**What is needed**: Exactly as written, give again the line with "M732,513L1349,1319" and all subsequent lines through the end of the records.

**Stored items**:

------

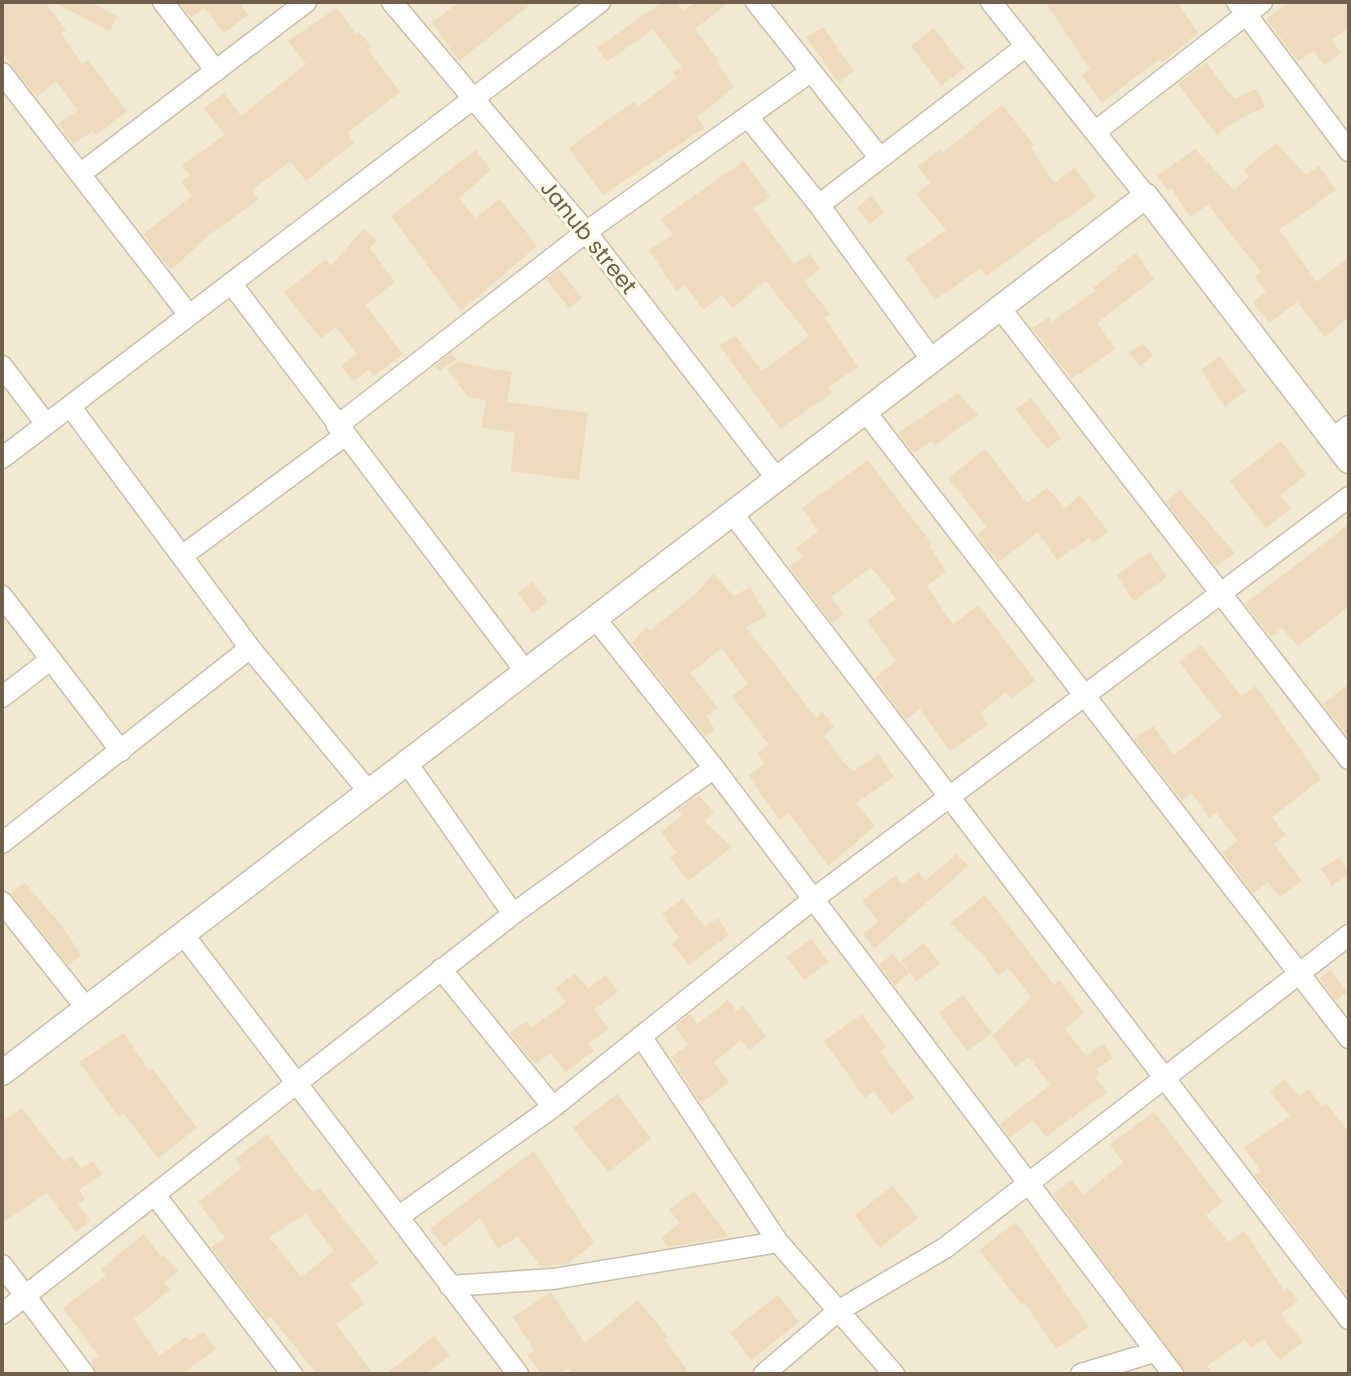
<svg xmlns="http://www.w3.org/2000/svg" width="1351" height="1376" font-family="Poppins,sans-serif">
  <rect width="100%" height="100%" fill="#faf6e3"/>
  <!-- residential -->
  <path fill="#f1e9d2" d="M2,2H1349V1374H2Z"/>
  <!-- building -->
  <path fill="#eedabc" fill-rule="evenodd" d="M2,2H45L66,30L61,33L82,64L88,60L127,111L96,135L93,131L73,144L58,124L78,110L56,81L37,97L2,53Z
    M53,2H89L117,16L110,31Z
    M179,2H238L248,15L224,33L204,8L191,17Z
    M460,2H533L459,61L432,22Z
    M662,2H676L683,11L695,2H730L695,29L718,59L716,61L734,87L697,117L704,128L603,195L569,148L634,101L638,106L677,78L673,72L682,67L653,29L607,62L597,48Z
    M1045,2H1177L1198,33L1162,63L1159,59L1102,103L1082,75L1090,69Z
    M1290,2H1349V27L1332,40L1341,53L1324,65L1314,51L1298,61L1266,19Z
    M337,8L356,34L359,32L372,47L368,50L400,92L347,133L354,143L306,181L290,161L252,190L258,200L209,235L171,270L143,234L192,196L181,181L190,176L182,165L225,135L204,108L224,93L241,116L306,64L288,41Z
    M823,27L854,71L839,83L806,37Z
    M934,28L965,68L941,86L911,46Z
    M1206,62L1234,99L1257,89L1265,107L1239,119L1217,135L1178,84Z
    M1002,105L1034,145L1031,148L1054,183L1075,168L1096,197L986,276L981,268L935,300L906,258L946,230L916,194L930,183L918,166L940,149L942,153Z
    M1276,143L1306,175L1319,166L1336,190L1279,230L1317,282L1349,256V317L1325,337L1297,302L1269,323L1253,302L1266,292L1255,277L1261,272L1208,205L1190,217L1171,188L1168,191L1157,176L1195,149L1234,190L1249,177L1244,170Z
    M476,150L491,170L459,198L475,218L500,199L537,246L461,311L391,216Z
    M744,161L770,197L753,209L794,264L809,254L820,269L804,281L830,314L824,317L858,367L828,387L832,393L780,429L720,346L735,335L762,371L809,336L766,281L732,308L722,295L703,310L685,285L676,291L649,250L673,235L661,219Z
    M871,196L884,212L870,224L857,208Z
    M363,229L377,240L370,248L395,282L365,305L403,354L374,376L369,369L354,381L341,366L357,354L336,327L321,339L284,292L326,259L331,266Z
    M1136,253L1154,279L1097,323L1115,349L1072,379L1032,328L1049,317L1051,322L1096,291L1093,288L1118,269L1116,267Z
    M559,269L582,298L569,308L546,279Z
    M1143,343L1153,356L1140,366L1129,353Z
    M451,353L456,360L439,371L435,366Z
    M1219,356L1246,391L1225,407L1201,370Z
    M457,362L512,372L507,402L588,413L579,480L511,471L515,433L481,427L486,400L468,397L447,369Z
    M958,393L978,415L935,445L932,441L914,453L898,433Z
    M1031,398L1061,438L1047,449L1016,409Z
    M1281,441L1306,475L1280,495L1291,509L1266,528L1230,481Z
    M985,449L1027,503L1047,488L1065,508L1080,495L1108,531L1093,543L1089,538L1057,560L1038,532L998,562L977,534L987,527L948,478Z
    M868,460L932,544L929,546L946,572L927,586L953,625L978,605L1035,680L1011,699L1006,692L980,713L988,725L950,751L920,709L906,720L875,678L896,661L867,620L896,599L871,567L831,597L844,614L832,623L789,566L803,557L796,548L818,531L802,508Z
    M1180,490L1235,553L1216,566L1166,502Z
    M1349,524V606L1298,646L1282,628L1271,637L1245,604Z
    M1150,552L1167,577L1134,601L1116,575Z
    M713,574L734,596L750,587L767,616L746,627L816,718L822,712L835,726L824,736L845,764L854,771L878,754L894,777L856,803L875,826L828,866L789,813L779,820L748,775L765,764L757,753L769,745L732,696L748,684L722,648L690,673L718,708L706,716L715,730L705,736L632,643L646,627L650,631L698,592Z
    M533,582L548,602L533,613L518,593Z
    M1201,645L1241,696L1256,686L1321,779L1272,817L1286,835L1274,844L1302,881L1280,897L1268,882L1253,893L1223,853L1238,841L1216,813L1209,818L1192,793L1182,800L1134,739L1153,726L1174,755L1222,717L1179,662Z
    M1349,684V738L1323,704Z
    M699,795L714,813L704,821L732,847L688,881L670,858L677,853L661,832L682,816L678,810Z
    M957,854L968,866L874,949L863,933L879,922L862,901L896,875L902,884L919,872L925,881Z
    M1339,857L1349,874L1332,886L1321,869Z
    M25,883L62,926L81,955L68,965L11,893Z
    M985,895L1054,985L1059,980L1084,1013L1065,1029L1086,1056L1104,1044L1113,1058L1096,1069L1100,1074L1095,1077L1107,1092L1046,1137L1033,1120L1010,1138L1000,1124L1050,1085L1029,1057L1015,1067L993,1036L1031,997L1008,968L998,976L984,956L950,923Z
    M683,898L705,927L718,918L729,935L689,965L672,944L679,938L662,914Z
    M811,939L829,962L805,980L786,957Z
    M924,943L940,964L916,981L901,961Z
    M893,954L909,973L895,985L879,965Z
    M1331,970L1347,992L1336,1000L1319,978Z
    M575,973L588,989L606,975L618,992L594,1010L609,1029L589,1044L594,1051L565,1072L551,1053L535,1064L510,1033L526,1021L531,1028L566,1002L555,988Z
    M963,995L992,1033L967,1051L939,1013Z
    M728,1000L736,1011L743,1006L766,1037L749,1050L741,1040L714,1062L729,1083L701,1103L671,1057L688,1045L675,1026L690,1014L697,1024Z
    M862,1014L886,1047L880,1051L914,1098L891,1114L874,1091L865,1098L824,1041Z
    M124,1033L149,1071L153,1069L197,1128L158,1158L124,1114L119,1117L79,1062Z
    M1284,1079L1299,1096L1309,1089L1321,1106L1326,1103L1349,1132V1298L1255,1175L1261,1171L1244,1147L1290,1116L1270,1092Z
    M617,1094L651,1139L608,1172L573,1128Z
    M22,1108L64,1162L72,1156L81,1169L93,1161L102,1174L79,1190L85,1199L78,1204L90,1221L76,1232L47,1193L2,1223V1122Z
    M1154,1112L1223,1202L1206,1215L1229,1242L1244,1231L1284,1290L1287,1287L1298,1300L1281,1314L1303,1342L1280,1360L1263,1339L1251,1348L1245,1339L1207,1366L1212,1374H1187L1053,1194L1072,1180L1083,1195L1123,1163L1110,1144Z
    M267,1134L313,1193L320,1188L378,1263L350,1284L364,1304L336,1324L373,1374H317L271,1317L267,1320L211,1247L225,1238L198,1202L242,1168L235,1159ZM306,1214L334,1251L301,1277L269,1237Z
    M534,1151L594,1243L569,1263L541,1267L518,1237L498,1249L480,1218L444,1247L430,1229Z
    M893,1186L918,1218L880,1248L855,1215Z
    M694,1191L729,1237L668,1247L661,1238L680,1223L669,1210Z
    M1016,1222L1089,1327L1056,1349L1024,1302L1021,1304L979,1250Z
    M144,1234L161,1257L164,1255L178,1271L164,1283L170,1290L134,1319L159,1356L186,1337L189,1341L203,1332L216,1349L181,1374H97L91,1361L99,1356L63,1308L106,1275L101,1269Z
    M551,1292L585,1343L638,1300L668,1337L665,1340L690,1374H573L568,1368L559,1374H541L527,1355L534,1350L513,1317Z
    M778,1295L799,1322L751,1360L730,1333Z
    M434,1336L450,1356L426,1374H386Z"/>
  <g fill="none" stroke-linecap="round" stroke-linejoin="round">
    <!-- minor casing -->
    <g stroke="#cabfaa" stroke-width="23">
      <path id="minor" d="M163,2L216,71
        M392,2L586,232L777,479
        M756,2L880,158
        M991,2L1146,196
        M1237,2L1349,151
        M2,73L189,315
        M748,117L819,205L932,360
        M1095,132L1262,2
        M80,174L306,2
        M819,205L1025,47
        M231,283L526,672
        M1000,308L1349,759
        M2,366L46,424
        M70,406L250,648L369,792
        M865,411L1349,1038
        M337,426L586,232L810,72
        M1332,439L1349,426
        M2,458L600,2
        M732,513L1349,1319
        M182,556L344,436
        M2,596L121,751
        M595,618L714,768L1173,1374
        M2,697L50,660
        M407,763L513,914
        M2,843L250,648
        M2,902L87,1009
        M183,934L518,1374
        M441,969L553,1107
        M641,1036L778,1242L894,1374
        M155,1195L292,1374
        M398,1217L553,1107L812,900L1349,497
        M2,1265L84,1374
        M450,1286L553,1279L778,1242
        M2,1314L513,914L714,768
        M764,1374L838,1311L945,1248L1349,935
        M1081,1374L1154,1352"/>
    </g>
    <!-- tertiary casing -->
    <g stroke="#cabfaa" stroke-width="27">
      <path id="tertiary" d="M2,1073L1146,196L1349,461"/>
    </g>
    <!-- minor -->
    <use href="#minor" stroke="#fff" stroke-width="20"/>
    <!-- tertiary -->
    <use href="#tertiary" stroke="#fff" stroke-width="24"/>
  </g>
  <g text-anchor="middle" stroke-width="6" stroke-linejoin="round" paint-order="stroke">
    <!-- street labels -->
    <g font-size="22" fill="#70604b" stroke="#fefae8">
      <text transform="translate(589 237) rotate(51)" y="8">Janub street</text>
    </g>
  </g>
  <!-- border -->
  <rect width="1351" height="1376" fill="none" stroke="#70604b" stroke-width="8"/>
</svg>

------

**Exercise response**:
        M732,513L1349,1319
        M182,556L344,436
        M2,596L121,751
        M595,618L714,768L1173,1374
        M2,697L50,660
        M407,763L513,914
        M2,843L250,648
        M2,902L87,1009
        M183,934L518,1374
        M441,969L553,1107
        M641,1036L778,1242L894,1374
        M155,1195L292,1374
        M398,1217L553,1107L812,900L1349,497
        M2,1265L84,1374
        M450,1286L553,1279L778,1242
        M2,1314L513,914L714,768
        M764,1374L838,1311L945,1248L1349,935
        M1081,1374L1154,1352"/>
    </g>
    <!-- tertiary casing -->
    <g stroke="#cabfaa" stroke-width="27">
      <path id="tertiary" d="M2,1073L1146,196L1349,461"/>
    </g>
    <!-- minor -->
    <use href="#minor" stroke="#fff" stroke-width="20"/>
    <!-- tertiary -->
    <use href="#tertiary" stroke="#fff" stroke-width="24"/>
  </g>
  <g text-anchor="middle" stroke-width="6" stroke-linejoin="round" paint-order="stroke">
    <!-- street labels -->
    <g font-size="22" fill="#70604b" stroke="#fefae8">
      <text transform="translate(589 237) rotate(51)" y="8">Janub street</text>
    </g>
  </g>
  <!-- border -->
  <rect width="1351" height="1376" fill="none" stroke="#70604b" stroke-width="8"/>
</svg>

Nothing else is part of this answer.